Pursuant to Rule 3.800(b)(2) of the Florida Rules of Criminal Procedure, Mr. Gridine filed a Motion to Correct Sentencing Error, arguing his sentence violated the Eighth Amendment of the United States Constitution. Specifically, he referenced the United States Supreme Court’s decision in Graham v. Florida, — U.S. -, 130 S.Ct. 2011, 176 L.Ed.2d 825 (2010), and equated his sentence to “a de facto life sentence.” In its order denying the motion, the trial court found Graham inapplicable to Mr. Gridine’s situation on grounds that he did not face a life sentence without the possibility of parole. We agree.
In Graham, the defendant committed armed burglary with assault or battery and attempted armed robbery when he was sixteen years old. Id. at 2018. The trial court withheld adjudication of guilt and sentenced Graham to concurrent terms of three years’ probation. One year later, Graham admitted to violating the terms of his probation, and the trial court adjudicated him guilty of the underlying offenses and sentenced him to concurrent terms of life imprisonment and fifteen years’ imprisonment. Id. at 2019-20. Graham argued that his sentence violated the Eighth Amendment’s prohibition against cruel and unusual punishment. Id. at 2020. Due to juveniles’ diminished moral responsibility, the Supreme Court held that the Eighth Amendment prohibited life sentences without the possibility for parole for juveniles convicted of nonhomicide crimes because life sentences improperly denied juvenile offenders a chance to demonstrate growth and maturity. Id. at 2029-30. Specifically, the Supreme Court held:
A State is not required to guarantee eventual freedom to a juvenile offender convicted of a nonhomicide crime. What *911the State must do, however, is give defendants like Graham some meaningful opportunity to obtain release based on demonstrated maturity and rehabilitation. It is for the State, in the first instance, to explore the means and mechanisms for compliance. It bears emphasis, however, that while the Eighth Amendment forbids a State from imposing a life without parole sentence on a juvenile nonhomicide offender, it does not require the State to release that offender during his natural life. Those who commit truly horrifying crimes as juveniles may turn out to be irredeemable, and thus deserving of incarceration for the duration of their lives. The Eighth Amendment does not foreclose the possibility that persons convicted of nonhomicide crimes committed before adulthood will remain behind bars for life. It does forbid States from making the judgment at the outset that those offenders never will be fit to reenter society.
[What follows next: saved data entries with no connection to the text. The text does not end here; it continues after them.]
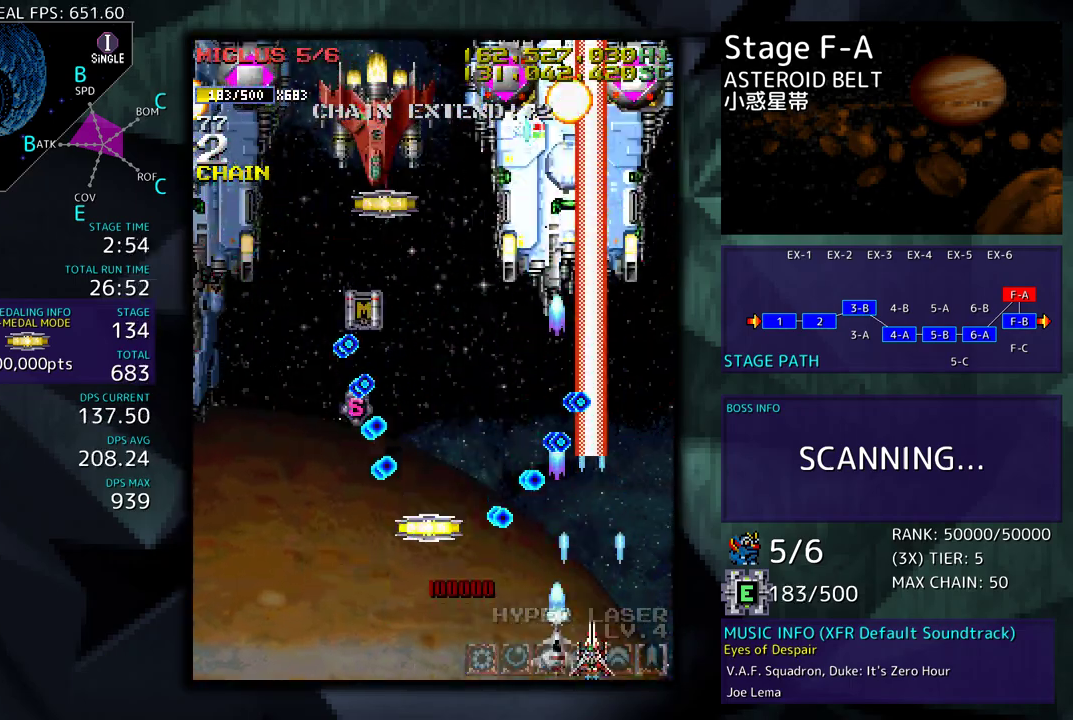
{"buttons": ["DPAD_UP", "DPAD_LEFT"], "events": [[133, "DPAD_RIGHT", "down"], [167, "DPAD_UP", "down"], [283, "DPAD_RIGHT", "up"], [450, "DPAD_LEFT", "down"]]}
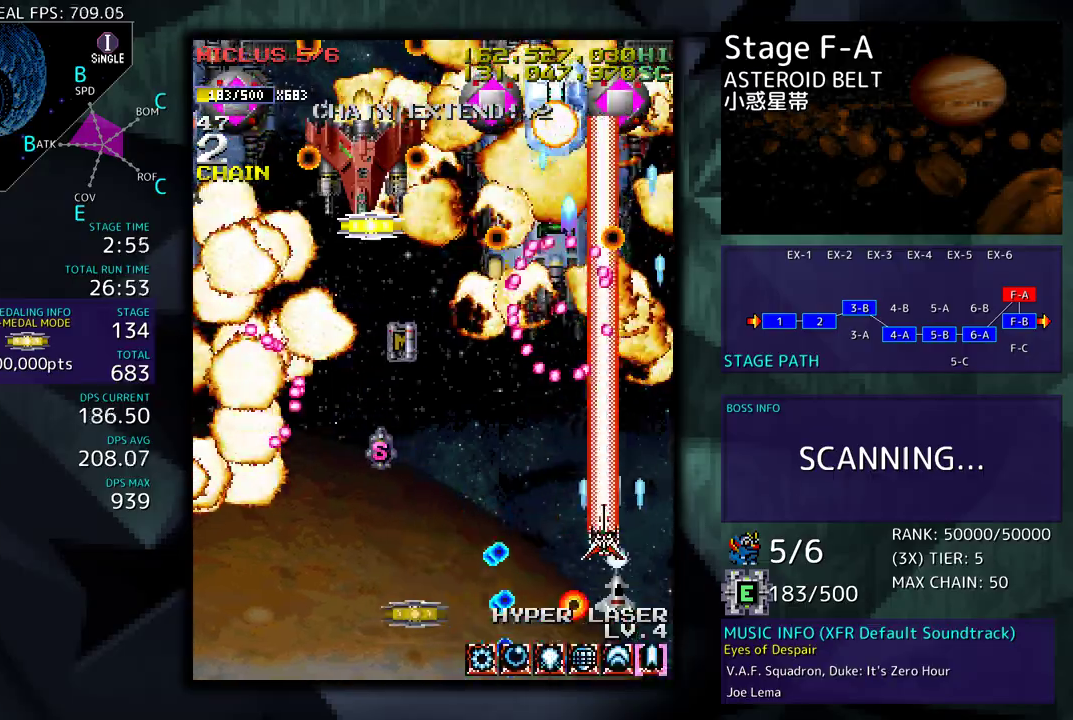
{"buttons": [], "events": [[17, "DPAD_UP", "up"], [117, "DPAD_DOWN", "down"], [117, "DPAD_LEFT", "up"], [467, "DPAD_DOWN", "up"]]}
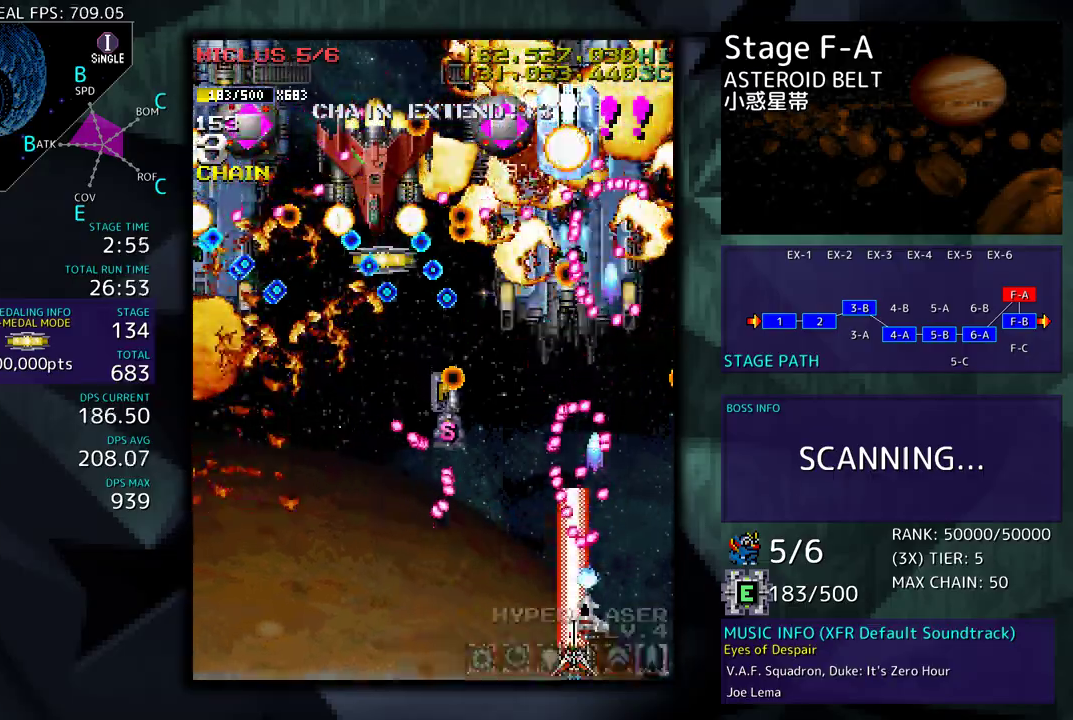
{"buttons": ["DPAD_LEFT"], "events": [[17, "DPAD_DOWN", "down"], [33, "DPAD_LEFT", "down"], [100, "DPAD_DOWN", "up"], [133, "DPAD_LEFT", "up"], [250, "DPAD_LEFT", "down"], [383, "DPAD_LEFT", "up"], [433, "DPAD_LEFT", "down"]]}
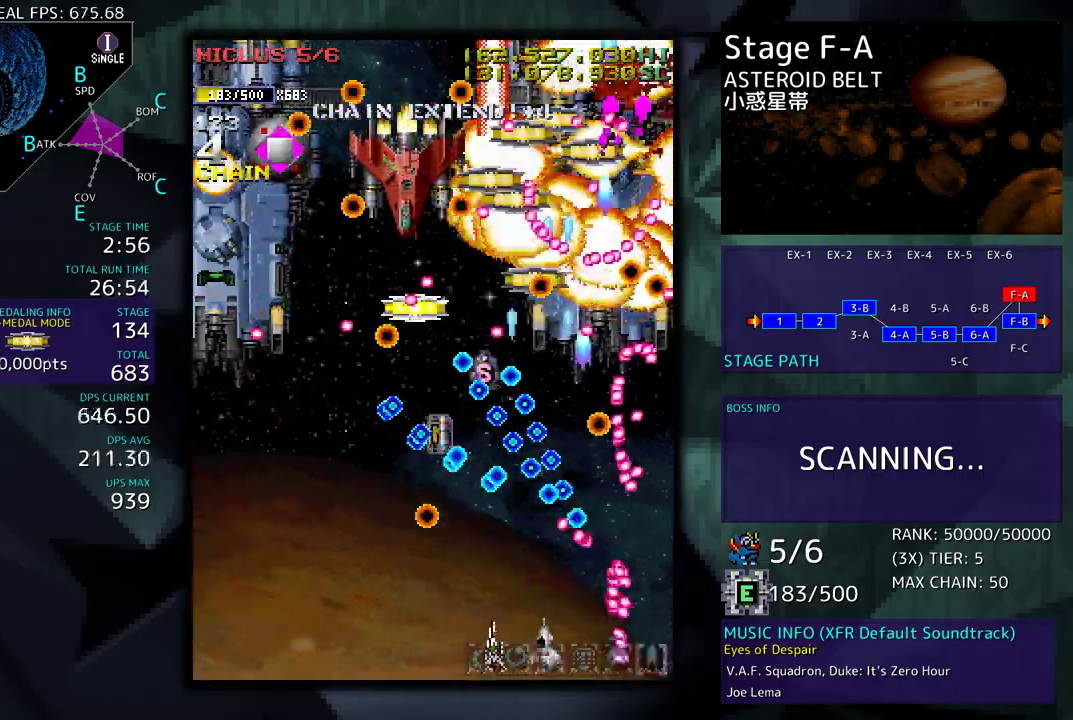
{"buttons": ["DPAD_LEFT"], "events": [[33, "DPAD_UP", "down"], [133, "DPAD_UP", "up"], [200, "DPAD_DOWN", "down"], [417, "DPAD_DOWN", "up"]]}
Graham, 130 S.Ct. at 2030.
Appellant asks this Court to apply Graham to his case and find that his seventy-year sentence is the functional equivalent of a natural life sentence. However, the Supreme Court specifically limited its holding in Graham to only “those juvenile offenders sentenced to life without parole solely for a nonhomicide offense.” Id. at 2023; See also Thomas v. State, 78 So.3d 644 (Fla. 1st DCA 2011) (affirming a juvenile’s fifty-year sentence for armed robbery and aggravated battery); and see Manuel v. State, 48 So.3d 94, 98 n. 3 (Fla. 2d DCA 2010) (affirming a juvenile’s forty-year sentence for attempted murder with a firearm).
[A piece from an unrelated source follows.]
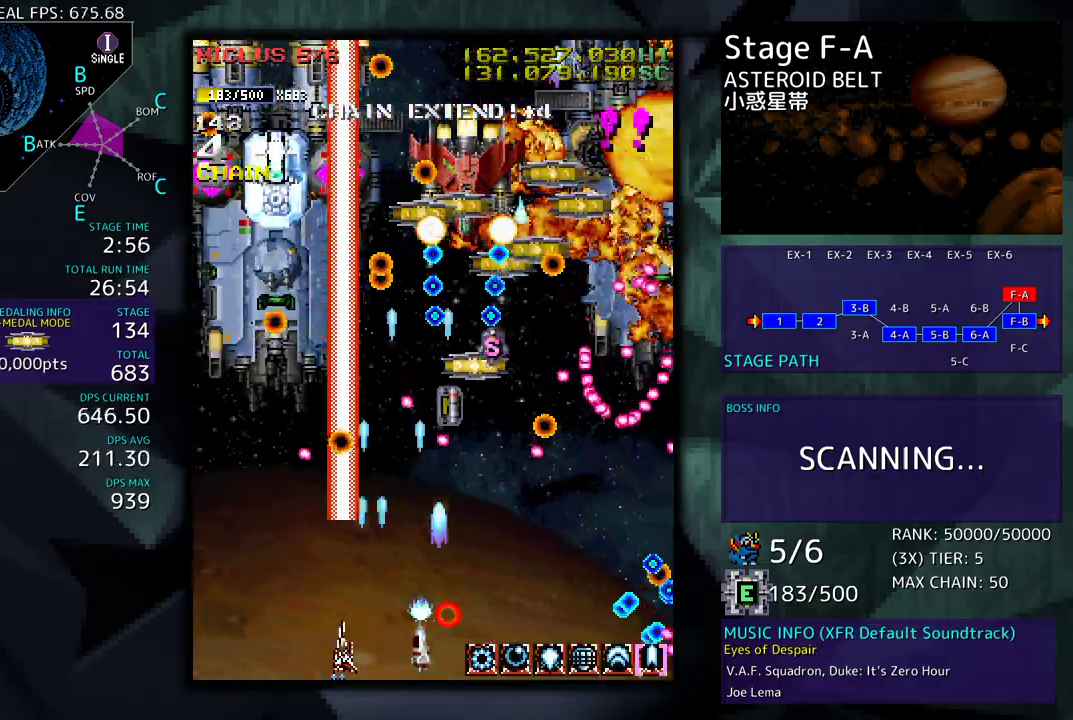
{"buttons": ["DPAD_LEFT"], "events": [[150, "DPAD_UP", "down"], [183, "DPAD_UP", "up"], [200, "DPAD_LEFT", "up"], [400, "DPAD_LEFT", "down"]]}
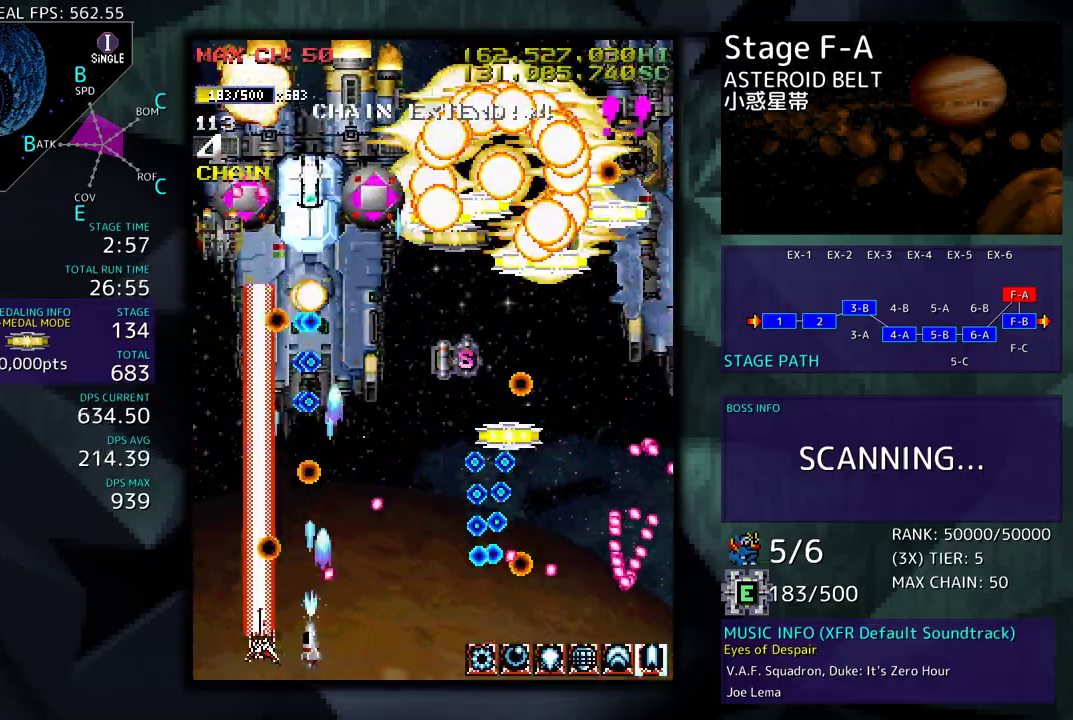
{"buttons": ["DPAD_UP"], "events": [[33, "DPAD_LEFT", "up"], [117, "DPAD_LEFT", "down"], [233, "DPAD_UP", "down"], [500, "DPAD_LEFT", "up"]]}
As in Thomas, we agree that at some point, a term-of-years sentence may become the functional equivalent of a life sentence. See United States v. Mathurin, 2011 WL 2580775 (S.D.Fla. June 29, 2011) (finding that a mandatory minimum sentence of three-hundred and seven years’ imprisonment for a juvenile was unconstitutional). Nevertheless, we do not believe that situation has occurred in the instant case.
We, therefore, AFFIRM the trial court’s imposition of judgment and sentence.
AFFIRMED.
ROBERTS, J., Concurs; WOLF, J., Dissents with Opinion.